━━━━━ Records provided ━━━━━

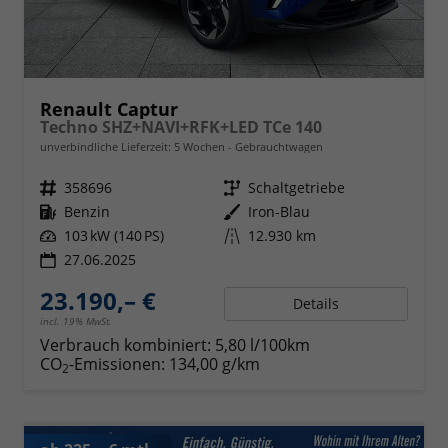
Renault Captur
Techno SHZ+NAVI+RFK+LED TCe 140
unverbindliche Lieferzeit:
5 Wochen
Gebrauchtwagen
Fahrzeugnr.
358696
Getriebe
Schaltgetriebe
Kraftstoff
Benzin
Außenfarbe
Iron-Blau
Leistung
103 kW (140 PS)
Kilometerstand
12.930 km
27.06.2025
23.190,– €
Details
incl. 19% MwSt.
Verbrauch kombiniert:
5,80 l/100km
CO
-Emissionen:
134,00 g/km
2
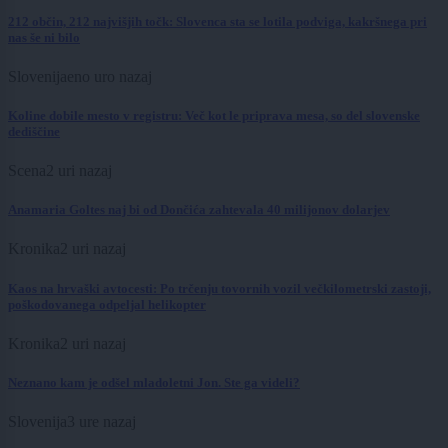
212 občin, 212 najvišjih točk: Slovenca sta se lotila podviga, kakršnega pri
nas še ni bilo
Slovenija
eno uro nazaj
Koline dobile mesto v registru: Več kot le priprava mesa, so del slovenske
dediščine
Scena
2 uri nazaj
Anamaria Goltes naj bi od Dončića zahtevala 40 milijonov dolarjev
Kronika
2 uri nazaj
Kaos na hrvaški avtocesti: Po trčenju tovornih vozil večkilometrski zastoji,
poškodovanega odpeljal helikopter
Kronika
2 uri nazaj
Neznano kam je odšel mladoletni Jon. Ste ga videli?
Slovenija
3 ure nazaj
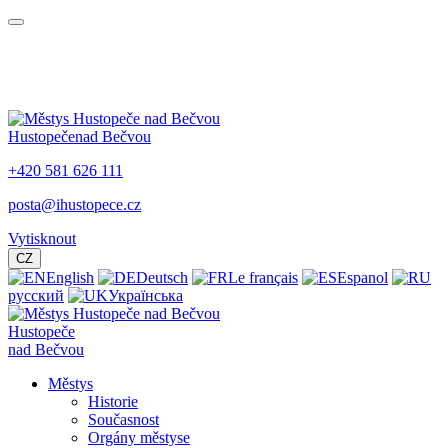
Hustopeče
nad Bečvou
+420 581 626 111
posta@ihustopece.cz
Vytisknout
CZ
English
Deutsch
Le français
Espanol
русский
Українська
Hustopeče
nad Bečvou
Městys
Historie
Současnost
Orgány městyse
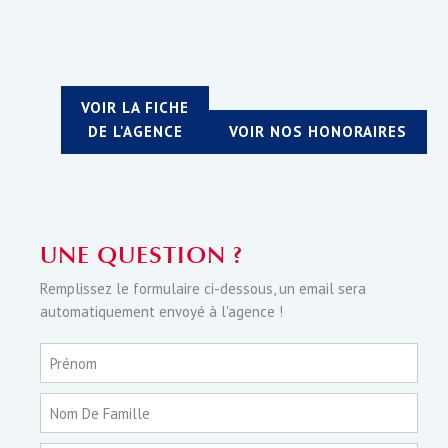
VOIR LA FICHE
DE L'AGENCE
VOIR NOS HONORAIRES
UNE QUESTION ?
Remplissez le formulaire ci-dessous, un email sera
automatiquement envoyé à l'agence !
Prénom
Nom De Famille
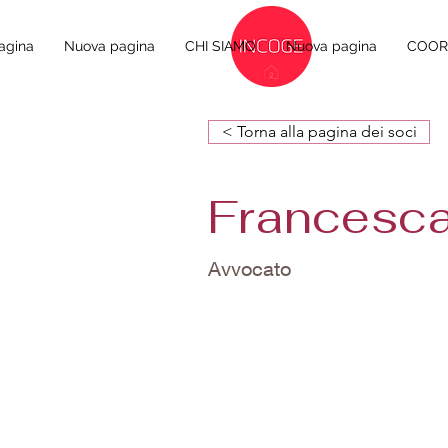
agina
Nuova pagina
CHI SIAMO
Nuova pagina
COORD
< Torna alla pagina dei soci
Francesca
Avvocato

━━━━━

▶ **Task**
When repeating the entries, leave out every picture and keep the rest exact.

▶ **Result for this task**
Renault Captur
Techno SHZ+NAVI+RFK+LED TCe 140
unverbindliche Lieferzeit:
5 Wochen
Gebrauchtwagen
Fahrzeugnr.
358696
Getriebe
Schaltgetriebe
Kraftstoff
Benzin
Außenfarbe
Iron-Blau
Leistung
103 kW (140 PS)
Kilometerstand
12.930 km
27.06.2025
23.190,– €
Details
incl. 19% MwSt.
Verbrauch kombiniert:
5,80 l/100km
CO
-Emissionen:
134,00 g/km
2
212 občin, 212 najvišjih točk: Slovenca sta se lotila podviga, kakršnega pri
nas še ni bilo
Slovenija
eno uro nazaj
Koline dobile mesto v registru: Več kot le priprava mesa, so del slovenske
dediščine
Scena
2 uri nazaj
Anamaria Goltes naj bi od Dončića zahtevala 40 milijonov dolarjev
Kronika
2 uri nazaj
Kaos na hrvaški avtocesti: Po trčenju tovornih vozil večkilometrski zastoji,
poškodovanega odpeljal helikopter
Kronika
2 uri nazaj
Neznano kam je odšel mladoletni Jon. Ste ga videli?
Slovenija
3 ure nazaj
Hustopeče
nad Bečvou
+420 581 626 111
posta@ihustopece.cz
Vytisknout
CZ
English
Deutsch
Le français
Espanol
русский
Українська
Hustopeče
nad Bečvou
Městys
Historie
Současnost
Orgány městyse
VOIR LA FICHE
DE L'AGENCE
VOIR NOS HONORAIRES
UNE QUESTION ?
Remplissez le formulaire ci-dessous, un email sera
automatiquement envoyé à l'agence !
Prénom
Nom De Famille
agina
Nuova pagina
CHI SIAMO
Nuova pagina
COORD
< Torna alla pagina dei soci
Francesca
Avvocato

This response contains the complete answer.